Design becoming reality for new Dallas icon
The first batch of steel for what will be Santiago Calatrava's first vehicular bridge in the United States has been delivered signalling an important moment for the 'signature' Margaret Hunt Hill Bridge in Dallas.
When approached to design the bridge for the city of Dallas, the world-renowned architect, engineer and artist derived a plan that will not only create a new icon for the city’s skyline, but will also pump life back into the Trinity River. The Margaret Hunt Hill Bridge in Dallas is also designed as a symbolic gesture; a gateway into the city and the realization of the Trinity River’s enormous capacity to bring a new piece of functional, yet beautiful development to Dallas.
The cable stay steel bridge with pylon is located in downtown Dallas, between Continental Avenue and Union Pacific Railroad Bridges the structure will cross the Trinity River Corridor linking West Dallas/North Oak Cliff with the downtown area. At a length of 418.5m and a width of 36.7m the bridge carries 6 lanes of traffic across the water.
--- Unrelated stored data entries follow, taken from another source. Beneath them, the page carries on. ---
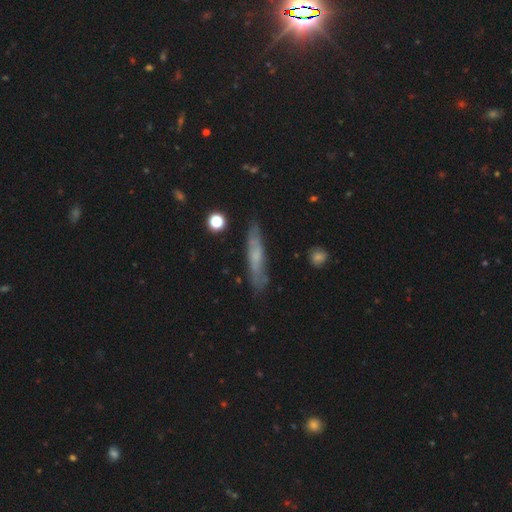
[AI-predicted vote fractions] Smooth or featured? Predicted: smooth (p=0.48). Merging? Predicted: none (p=0.80).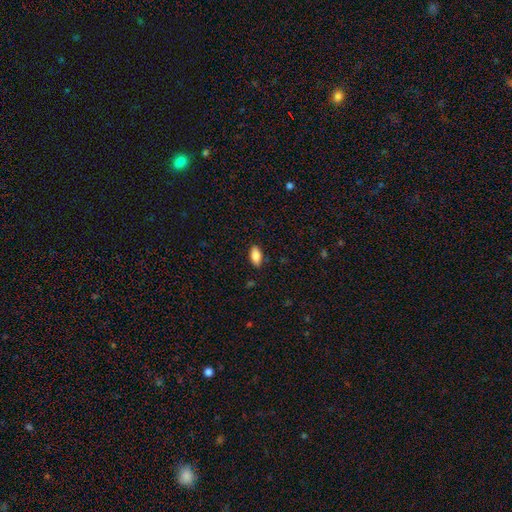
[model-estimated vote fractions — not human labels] The model was most divided on "smooth or featured": smooth: 84%, featured or disk: 9%, star or artifact: 7%. More confident: how rounded — in between (90%); merging — none (87%).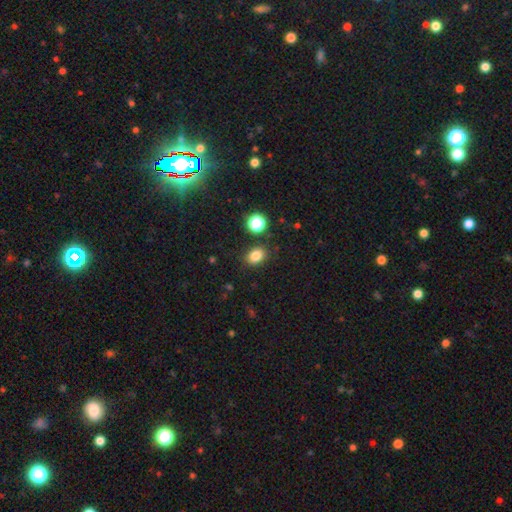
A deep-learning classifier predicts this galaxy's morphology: This is clearly a smooth galaxy (82%). How rounded: likely in between (63%). Merging: clearly none (83%).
Famed in particular for his bridges, the architect's design has been carefully drawn to enabling the use of a light, efficient deck system, with the central pylon supporting the deck via cable-stays. The array of cables effectively distributes the forces over the pylon and the symmetry of permanent loads helps maintain a slender, balanced arch pylon. The arch pylon is a closed steel box with internal diaphragms, stiffeners and anchorages for the cables.
The central box girder acts as a spine and contributes greatly to the torsional rigidity of the system which allows the cables to anchor along the centre-line of the bridge. The regularly-spaced ribs and edge box girders help provide a frame which is stiff in-plane.
Construction began on site in 2007 and is set to complete by the end of 2010.